Collected data entries:
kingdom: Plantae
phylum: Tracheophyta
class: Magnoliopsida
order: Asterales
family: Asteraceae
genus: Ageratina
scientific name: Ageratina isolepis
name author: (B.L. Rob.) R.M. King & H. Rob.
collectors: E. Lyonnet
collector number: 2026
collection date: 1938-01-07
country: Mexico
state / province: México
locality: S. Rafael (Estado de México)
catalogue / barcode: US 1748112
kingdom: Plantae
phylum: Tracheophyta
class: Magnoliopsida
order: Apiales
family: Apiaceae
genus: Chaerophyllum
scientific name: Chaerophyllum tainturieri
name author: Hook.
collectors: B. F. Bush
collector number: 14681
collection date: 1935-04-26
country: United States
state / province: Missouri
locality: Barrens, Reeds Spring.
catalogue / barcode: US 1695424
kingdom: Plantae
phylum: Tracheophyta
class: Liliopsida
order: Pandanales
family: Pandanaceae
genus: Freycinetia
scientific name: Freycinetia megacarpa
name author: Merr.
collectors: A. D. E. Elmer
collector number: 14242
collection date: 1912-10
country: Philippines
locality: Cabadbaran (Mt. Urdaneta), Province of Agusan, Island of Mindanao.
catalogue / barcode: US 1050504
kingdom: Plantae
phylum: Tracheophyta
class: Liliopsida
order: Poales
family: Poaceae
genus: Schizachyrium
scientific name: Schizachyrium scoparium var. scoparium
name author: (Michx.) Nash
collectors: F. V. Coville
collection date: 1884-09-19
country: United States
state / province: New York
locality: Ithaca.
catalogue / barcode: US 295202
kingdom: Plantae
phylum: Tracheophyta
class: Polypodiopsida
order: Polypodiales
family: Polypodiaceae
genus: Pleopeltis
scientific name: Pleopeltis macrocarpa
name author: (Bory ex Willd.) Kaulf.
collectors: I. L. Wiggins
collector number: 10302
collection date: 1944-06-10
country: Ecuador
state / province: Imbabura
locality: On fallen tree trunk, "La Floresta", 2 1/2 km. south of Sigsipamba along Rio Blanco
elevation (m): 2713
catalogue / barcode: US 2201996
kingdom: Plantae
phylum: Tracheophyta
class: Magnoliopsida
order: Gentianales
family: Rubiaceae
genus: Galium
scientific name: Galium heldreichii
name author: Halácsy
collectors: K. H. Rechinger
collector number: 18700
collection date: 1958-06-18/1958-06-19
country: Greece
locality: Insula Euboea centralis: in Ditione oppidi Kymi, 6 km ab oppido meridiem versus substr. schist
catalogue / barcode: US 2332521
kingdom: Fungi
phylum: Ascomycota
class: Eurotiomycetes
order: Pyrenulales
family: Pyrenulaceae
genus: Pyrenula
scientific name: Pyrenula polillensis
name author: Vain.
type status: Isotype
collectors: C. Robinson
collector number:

Exercise directions:
Return all of the records above line by line, unchanged.

Task response:
kingdom: Plantae
phylum: Tracheophyta
class: Magnoliopsida
order: Asterales
family: Asteraceae
genus: Ageratina
scientific name: Ageratina isolepis
name author: (B.L. Rob.) R.M. King & H. Rob.
collectors: E. Lyonnet
collector number: 2026
collection date: 1938-01-07
country: Mexico
state / province: México
locality: S. Rafael (Estado de México)
catalogue / barcode: US 1748112
kingdom: Plantae
phylum: Tracheophyta
class: Magnoliopsida
order: Apiales
family: Apiaceae
genus: Chaerophyllum
scientific name: Chaerophyllum tainturieri
name author: Hook.
collectors: B. F. Bush
collector number: 14681
collection date: 1935-04-26
country: United States
state / province: Missouri
locality: Barrens, Reeds Spring.
catalogue / barcode: US 1695424
kingdom: Plantae
phylum: Tracheophyta
class: Liliopsida
order: Pandanales
family: Pandanaceae
genus: Freycinetia
scientific name: Freycinetia megacarpa
name author: Merr.
collectors: A. D. E. Elmer
collector number: 14242
collection date: 1912-10
country: Philippines
locality: Cabadbaran (Mt. Urdaneta), Province of Agusan, Island of Mindanao.
catalogue / barcode: US 1050504
kingdom: Plantae
phylum: Tracheophyta
class: Liliopsida
order: Poales
family: Poaceae
genus: Schizachyrium
scientific name: Schizachyrium scoparium var. scoparium
name author: (Michx.) Nash
collectors: F. V. Coville
collection date: 1884-09-19
country: United States
state / province: New York
locality: Ithaca.
catalogue / barcode: US 295202
kingdom: Plantae
phylum: Tracheophyta
class: Polypodiopsida
order: Polypodiales
family: Polypodiaceae
genus: Pleopeltis
scientific name: Pleopeltis macrocarpa
name author: (Bory ex Willd.) Kaulf.
collectors: I. L. Wiggins
collector number: 10302
collection date: 1944-06-10
country: Ecuador
state / province: Imbabura
locality: On fallen tree trunk, "La Floresta", 2 1/2 km. south of Sigsipamba along Rio Blanco
elevation (m): 2713
catalogue / barcode: US 2201996
kingdom: Plantae
phylum: Tracheophyta
class: Magnoliopsida
order: Gentianales
family: Rubiaceae
genus: Galium
scientific name: Galium heldreichii
name author: Halácsy
collectors: K. H. Rechinger
collector number: 18700
collection date: 1958-06-18/1958-06-19
country: Greece
locality: Insula Euboea centralis: in Ditione oppidi Kymi, 6 km ab oppido meridiem versus substr. schist
catalogue / barcode: US 2332521
kingdom: Fungi
phylum: Ascomycota
class: Eurotiomycetes
order: Pyrenulales
family: Pyrenulaceae
genus: Pyrenula
scientific name: Pyrenula polillensis
name author: Vain.
type status: Isotype
collectors: C. Robinson
collector number:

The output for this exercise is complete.